Explore the material:
**1)** Transcribe the passage of the Lapua explosion article starting with "1976 explosion at" and going on through "worst industrial disaster.".
**2)** Using the Lapua explosion article, answer these questions:
(a) On what date did the explosion take place?
(b) At what time did the explosion occur?
(c) How many of the dead were women?

Source extract:
>>

Lapua Cartridge Factory explosion
- Date: 13 April 1976
- Location: Lapua, Finland; 62°58′3″N 23°1′12″E﻿ / ﻿62.96750°N 23.02000°E;
- Deaths: 40
- Injuries: 60

= Lapua Cartridge Factory explosion =

1976 explosion at a munitions factory in Finland

The Lapua Cartridge Factory explosion (Lapuan patruunatehtaan räjähdys) was an industrial disaster that occurred at the State Cartridge Factory in Lapua, Finland on 13 April 1976. It caused the deaths of 40 workers, while 60 people were injured. It remains Finland's worst industrial disaster.

==Explosion==
The explosion occurred at 07:43, completely destroying the building. The blast was heard up to 20 km away. Most of the injured had been in the factory at the time, but some outside were injured by shrapnel. Of the dead, 35 were women. Fifty-two children under the age of 16 lost at least one parent in the accident.

<<

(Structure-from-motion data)
>>

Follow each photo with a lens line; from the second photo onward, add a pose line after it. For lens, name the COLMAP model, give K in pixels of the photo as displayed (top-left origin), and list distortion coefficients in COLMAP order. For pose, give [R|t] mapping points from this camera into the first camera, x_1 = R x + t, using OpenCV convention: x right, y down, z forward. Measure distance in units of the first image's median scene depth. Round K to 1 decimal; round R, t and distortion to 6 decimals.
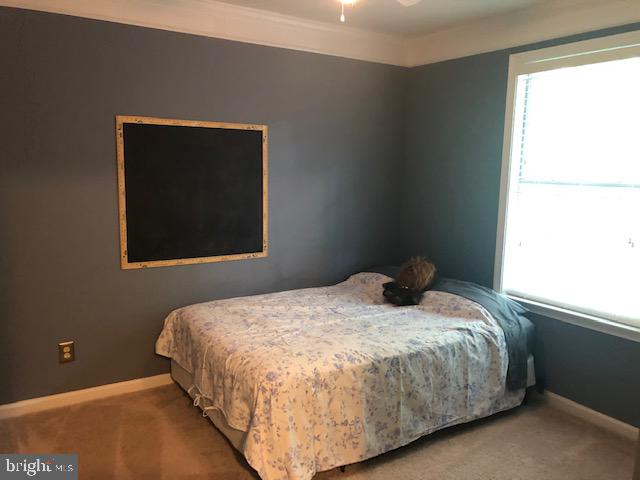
lens RADIAL K [[523.2, 0, 320.0], [0, 523.2, 240.1], [0, 0, 1]] dist [0.016844, -0.014118]
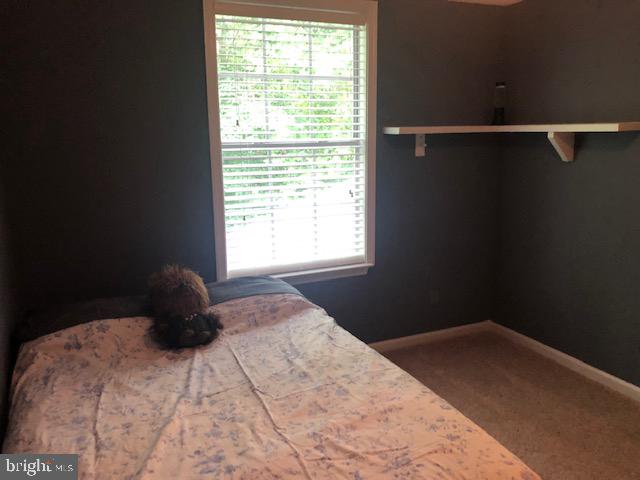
lens RADIAL K [[523.2, 0, 320.4], [0, 523.2, 239.9], [0, 0, 1]] dist [0.016844, -0.014118]
pose [[0.143375, -0.224257, 0.963926, -0.479941], [0.158691, 0.966595, 0.201274, -0.122739], [-0.976863, 0.124109, 0.174173, 0.809103]]
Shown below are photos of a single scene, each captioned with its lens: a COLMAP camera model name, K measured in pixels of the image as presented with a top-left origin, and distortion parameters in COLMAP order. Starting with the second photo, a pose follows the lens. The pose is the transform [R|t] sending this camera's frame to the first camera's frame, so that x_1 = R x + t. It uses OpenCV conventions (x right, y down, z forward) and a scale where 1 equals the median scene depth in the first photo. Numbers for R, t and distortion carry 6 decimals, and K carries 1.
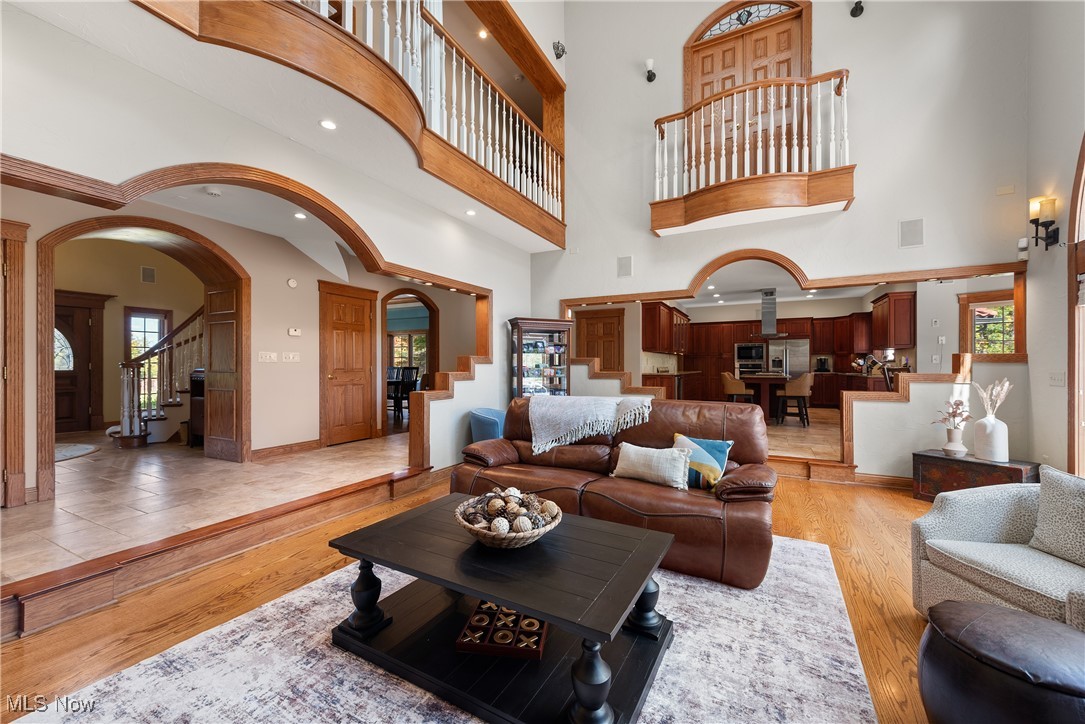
lens RADIAL K [[428.9, 0, 535.6], [0, 428.9, 360.9], [0, 0, 1]] dist [0.001917, -0.000724]
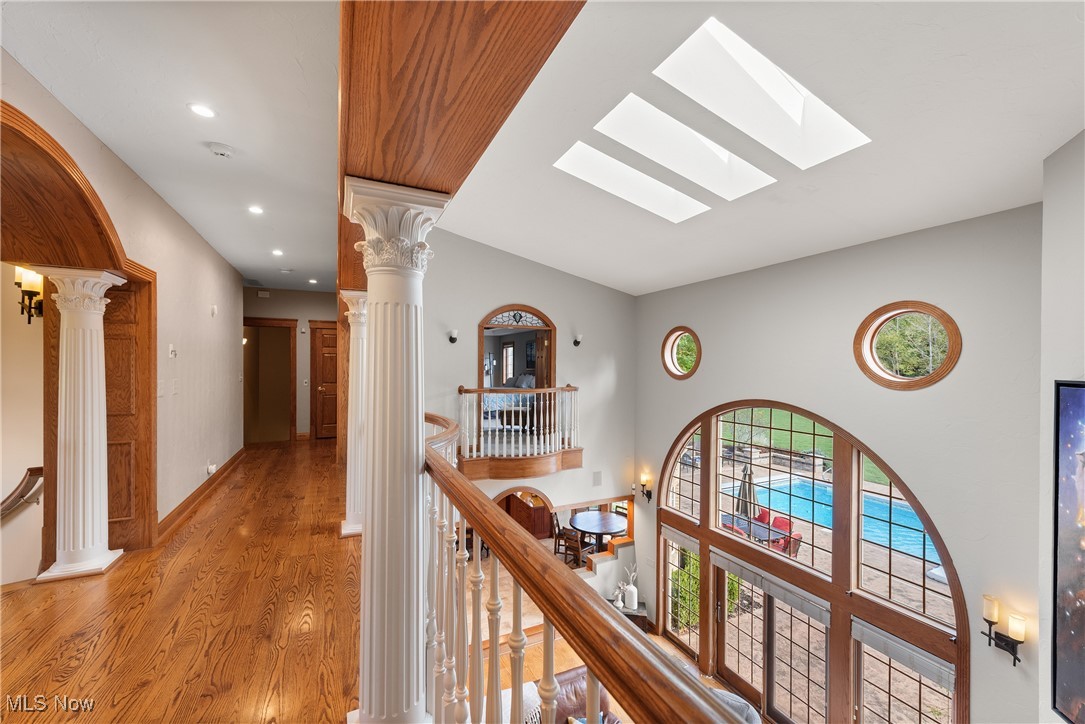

<<

Solved problems:
**1)**
1976 explosion at a munitions factory in Finland

The Lapua Cartridge Factory explosion (Lapuan patruunatehtaan räjähdys) was an industrial disaster that occurred at the State Cartridge Factory in Lapua, Finland on 13 April 1976. It caused the deaths of 40 workers, while 60 people were injured. It remains Finland's worst industrial disaster.

**2)**
(a) 13 April 1976
(b) 07:43
(c) 35